▸ **出典本文**
┄┄┄┄┄┄

MGMが北米でMinamataを「葬ろうとしている」と非難する著名カメラマンのステファン・デュポン
リチャード・フィリップス
2021年9月24日
wsws.org
監督、プロデューサー、アーティストのアンドリュー・レヴィタスによる最新映画Minamataはオーストラリア、ニュージーランド、イギリス、アイルランド、ロシアや、最近数ヶ月いくつかのヨーロッパ映画祭で成功裏に上映した後、今週日本で公開された。
レヴィタスの115分の映画は、数十年にわたるチッソ株式会社による日本の水俣地域の産業公害と、写真エッセイスト、W・ユージーン・スミスと妻のアイリーン・美緒子・スミスによる、1971年から1973年までの、この犯罪をあばく戦いの正式な機微なドラマ化だ。撮影はブノワ・ドゥローム、音楽は坂本龍一で、映画プロデューサーの一人、ジョニー・デップは、主にイギリス人と日本人キャストの素晴らしい演技に支援されて、スミスとして真に迫っている。
Minamataの美波とジョニー・デップ[写真:ラリー・D・ホリックス]
これまでのところ何万という人々がMinamataを見て、評価は圧倒的に肯定的だったが、MGMは北米では、この映画を、まだ公開していない。

┄┄┄┄┄┄

▸ **作業指示 1**
出典本文によると、映画Minamataの音楽を担当したのは誰ですか。
出典本文と記録の間には関連がありません。

▸ **データ一覧**
┄┄┄┄┄┄

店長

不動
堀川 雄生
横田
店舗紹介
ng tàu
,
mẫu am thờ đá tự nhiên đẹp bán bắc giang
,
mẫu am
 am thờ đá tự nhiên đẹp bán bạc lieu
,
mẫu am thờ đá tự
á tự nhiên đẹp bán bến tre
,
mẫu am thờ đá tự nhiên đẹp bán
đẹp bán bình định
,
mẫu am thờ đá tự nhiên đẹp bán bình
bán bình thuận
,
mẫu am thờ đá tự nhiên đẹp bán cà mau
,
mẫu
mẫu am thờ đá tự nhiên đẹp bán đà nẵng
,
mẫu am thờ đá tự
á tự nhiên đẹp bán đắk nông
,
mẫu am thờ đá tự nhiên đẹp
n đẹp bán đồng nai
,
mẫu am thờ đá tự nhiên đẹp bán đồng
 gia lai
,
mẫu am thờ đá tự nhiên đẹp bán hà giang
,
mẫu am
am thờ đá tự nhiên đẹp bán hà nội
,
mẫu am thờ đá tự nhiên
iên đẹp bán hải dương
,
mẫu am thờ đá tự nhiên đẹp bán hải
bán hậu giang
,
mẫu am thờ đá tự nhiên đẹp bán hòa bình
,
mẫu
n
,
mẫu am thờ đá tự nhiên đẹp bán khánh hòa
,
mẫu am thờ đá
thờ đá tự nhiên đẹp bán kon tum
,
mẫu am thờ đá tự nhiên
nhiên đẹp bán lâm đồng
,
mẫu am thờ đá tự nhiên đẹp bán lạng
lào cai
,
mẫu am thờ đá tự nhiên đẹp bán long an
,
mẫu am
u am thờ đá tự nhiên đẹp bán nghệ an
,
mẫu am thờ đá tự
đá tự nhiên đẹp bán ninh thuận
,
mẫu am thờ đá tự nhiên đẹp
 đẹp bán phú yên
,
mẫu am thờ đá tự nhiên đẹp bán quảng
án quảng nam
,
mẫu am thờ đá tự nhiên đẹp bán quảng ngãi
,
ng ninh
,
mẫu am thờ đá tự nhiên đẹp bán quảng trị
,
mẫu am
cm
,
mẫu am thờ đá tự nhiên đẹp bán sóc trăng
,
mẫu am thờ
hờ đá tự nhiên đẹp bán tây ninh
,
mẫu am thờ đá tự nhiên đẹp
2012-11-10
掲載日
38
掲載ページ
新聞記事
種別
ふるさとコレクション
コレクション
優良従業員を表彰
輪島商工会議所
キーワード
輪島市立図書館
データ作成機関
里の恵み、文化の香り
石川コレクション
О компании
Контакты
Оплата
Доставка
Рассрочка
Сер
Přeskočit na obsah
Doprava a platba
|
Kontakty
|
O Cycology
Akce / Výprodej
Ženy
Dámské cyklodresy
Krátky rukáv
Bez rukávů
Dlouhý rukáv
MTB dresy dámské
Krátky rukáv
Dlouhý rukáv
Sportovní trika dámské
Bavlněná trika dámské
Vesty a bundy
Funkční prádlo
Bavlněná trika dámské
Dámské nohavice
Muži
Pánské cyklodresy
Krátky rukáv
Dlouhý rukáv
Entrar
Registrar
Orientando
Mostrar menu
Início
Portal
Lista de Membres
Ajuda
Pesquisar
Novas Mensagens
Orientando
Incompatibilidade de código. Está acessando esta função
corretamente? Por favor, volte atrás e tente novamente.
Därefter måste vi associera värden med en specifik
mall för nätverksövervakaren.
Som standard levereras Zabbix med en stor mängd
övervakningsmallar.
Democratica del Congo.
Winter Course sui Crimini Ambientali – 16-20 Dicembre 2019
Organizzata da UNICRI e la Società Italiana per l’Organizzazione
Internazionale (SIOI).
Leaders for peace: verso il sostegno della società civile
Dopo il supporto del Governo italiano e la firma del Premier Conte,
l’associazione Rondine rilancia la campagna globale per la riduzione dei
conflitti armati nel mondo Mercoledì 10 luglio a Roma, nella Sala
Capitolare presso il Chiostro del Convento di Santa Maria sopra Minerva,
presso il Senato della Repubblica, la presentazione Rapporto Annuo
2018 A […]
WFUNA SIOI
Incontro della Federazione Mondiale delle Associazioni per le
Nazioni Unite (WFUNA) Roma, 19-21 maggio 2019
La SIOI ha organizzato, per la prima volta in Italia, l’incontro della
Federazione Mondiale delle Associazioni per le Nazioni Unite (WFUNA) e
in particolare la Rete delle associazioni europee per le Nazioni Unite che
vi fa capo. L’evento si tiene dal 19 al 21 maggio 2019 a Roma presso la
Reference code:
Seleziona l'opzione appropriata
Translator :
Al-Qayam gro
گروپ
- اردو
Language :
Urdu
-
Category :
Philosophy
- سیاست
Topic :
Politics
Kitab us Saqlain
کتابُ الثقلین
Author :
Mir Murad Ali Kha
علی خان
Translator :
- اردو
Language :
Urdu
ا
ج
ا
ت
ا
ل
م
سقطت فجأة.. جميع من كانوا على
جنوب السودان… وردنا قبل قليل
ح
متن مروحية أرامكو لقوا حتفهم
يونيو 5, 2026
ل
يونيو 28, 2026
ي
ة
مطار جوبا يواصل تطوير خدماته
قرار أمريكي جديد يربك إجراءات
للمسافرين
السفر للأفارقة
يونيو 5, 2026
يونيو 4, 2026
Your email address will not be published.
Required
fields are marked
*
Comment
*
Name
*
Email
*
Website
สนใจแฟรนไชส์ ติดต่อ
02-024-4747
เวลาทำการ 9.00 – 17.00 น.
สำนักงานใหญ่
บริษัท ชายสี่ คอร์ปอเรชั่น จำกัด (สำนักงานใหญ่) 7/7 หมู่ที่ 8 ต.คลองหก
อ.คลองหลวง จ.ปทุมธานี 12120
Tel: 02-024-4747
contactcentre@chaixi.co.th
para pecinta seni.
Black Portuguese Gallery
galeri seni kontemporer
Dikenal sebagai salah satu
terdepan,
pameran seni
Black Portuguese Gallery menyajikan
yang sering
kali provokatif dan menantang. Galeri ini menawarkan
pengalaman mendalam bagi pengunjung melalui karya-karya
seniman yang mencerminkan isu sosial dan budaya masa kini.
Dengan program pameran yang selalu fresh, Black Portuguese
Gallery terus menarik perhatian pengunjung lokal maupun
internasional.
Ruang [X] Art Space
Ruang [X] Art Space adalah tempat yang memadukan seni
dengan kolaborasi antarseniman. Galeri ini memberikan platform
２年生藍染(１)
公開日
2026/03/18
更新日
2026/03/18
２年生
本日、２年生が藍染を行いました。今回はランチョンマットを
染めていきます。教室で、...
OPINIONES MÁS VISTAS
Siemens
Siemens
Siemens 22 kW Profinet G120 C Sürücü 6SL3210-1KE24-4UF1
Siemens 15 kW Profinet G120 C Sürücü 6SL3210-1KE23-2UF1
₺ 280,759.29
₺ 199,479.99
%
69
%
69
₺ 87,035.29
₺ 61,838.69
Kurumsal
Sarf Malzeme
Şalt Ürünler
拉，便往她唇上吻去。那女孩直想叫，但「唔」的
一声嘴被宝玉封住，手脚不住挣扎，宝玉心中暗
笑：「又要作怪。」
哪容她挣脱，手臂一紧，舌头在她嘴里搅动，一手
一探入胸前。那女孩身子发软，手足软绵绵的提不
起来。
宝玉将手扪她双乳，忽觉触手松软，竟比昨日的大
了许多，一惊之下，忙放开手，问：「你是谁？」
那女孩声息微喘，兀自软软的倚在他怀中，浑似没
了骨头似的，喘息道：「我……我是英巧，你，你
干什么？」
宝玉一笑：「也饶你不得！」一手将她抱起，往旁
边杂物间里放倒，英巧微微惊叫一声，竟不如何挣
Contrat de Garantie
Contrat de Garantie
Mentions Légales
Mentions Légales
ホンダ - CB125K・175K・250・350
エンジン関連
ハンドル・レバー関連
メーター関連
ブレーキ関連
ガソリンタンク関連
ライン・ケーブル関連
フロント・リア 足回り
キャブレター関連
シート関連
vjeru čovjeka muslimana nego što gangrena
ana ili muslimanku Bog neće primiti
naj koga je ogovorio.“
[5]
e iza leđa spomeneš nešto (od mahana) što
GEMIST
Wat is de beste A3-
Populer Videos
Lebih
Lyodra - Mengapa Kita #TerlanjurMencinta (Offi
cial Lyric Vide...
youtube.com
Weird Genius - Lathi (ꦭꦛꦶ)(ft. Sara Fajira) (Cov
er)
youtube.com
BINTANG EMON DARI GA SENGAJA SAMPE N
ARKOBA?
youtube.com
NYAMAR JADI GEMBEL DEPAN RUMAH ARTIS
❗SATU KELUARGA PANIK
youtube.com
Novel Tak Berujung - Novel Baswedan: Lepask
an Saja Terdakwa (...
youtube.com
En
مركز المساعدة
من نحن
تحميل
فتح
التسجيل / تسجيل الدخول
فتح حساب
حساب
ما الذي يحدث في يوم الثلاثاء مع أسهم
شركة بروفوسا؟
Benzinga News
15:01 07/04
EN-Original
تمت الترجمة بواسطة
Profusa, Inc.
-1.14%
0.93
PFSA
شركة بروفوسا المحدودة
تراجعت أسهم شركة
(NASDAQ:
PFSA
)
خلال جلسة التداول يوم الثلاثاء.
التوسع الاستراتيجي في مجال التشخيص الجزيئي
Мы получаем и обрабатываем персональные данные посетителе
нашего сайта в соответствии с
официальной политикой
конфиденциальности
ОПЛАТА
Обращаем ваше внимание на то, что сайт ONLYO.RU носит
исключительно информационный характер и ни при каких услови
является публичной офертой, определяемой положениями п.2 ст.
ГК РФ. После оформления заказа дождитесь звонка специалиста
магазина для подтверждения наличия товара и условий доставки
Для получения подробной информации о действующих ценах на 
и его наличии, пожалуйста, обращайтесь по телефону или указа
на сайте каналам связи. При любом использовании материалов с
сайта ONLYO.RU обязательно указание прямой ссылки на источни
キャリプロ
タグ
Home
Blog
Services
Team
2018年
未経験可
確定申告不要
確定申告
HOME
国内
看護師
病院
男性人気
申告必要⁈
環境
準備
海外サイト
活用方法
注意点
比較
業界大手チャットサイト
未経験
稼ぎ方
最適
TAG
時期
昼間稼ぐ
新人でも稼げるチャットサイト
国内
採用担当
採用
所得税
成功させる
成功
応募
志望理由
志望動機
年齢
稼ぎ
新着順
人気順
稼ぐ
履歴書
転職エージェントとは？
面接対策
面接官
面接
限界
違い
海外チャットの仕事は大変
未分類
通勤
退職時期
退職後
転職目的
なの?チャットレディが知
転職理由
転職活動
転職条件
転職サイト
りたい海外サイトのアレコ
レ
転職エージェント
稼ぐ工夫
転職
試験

┄┄┄┄┄┄

▸ **作業指示 2**
記録の中から、語「pameran」を含む行をすべて抜き出してください。

▸ **解答 1**
坂本龍一です。

▸ **解答 2**
pameran seni
Dengan program pameran yang selalu fresh, Black Portuguese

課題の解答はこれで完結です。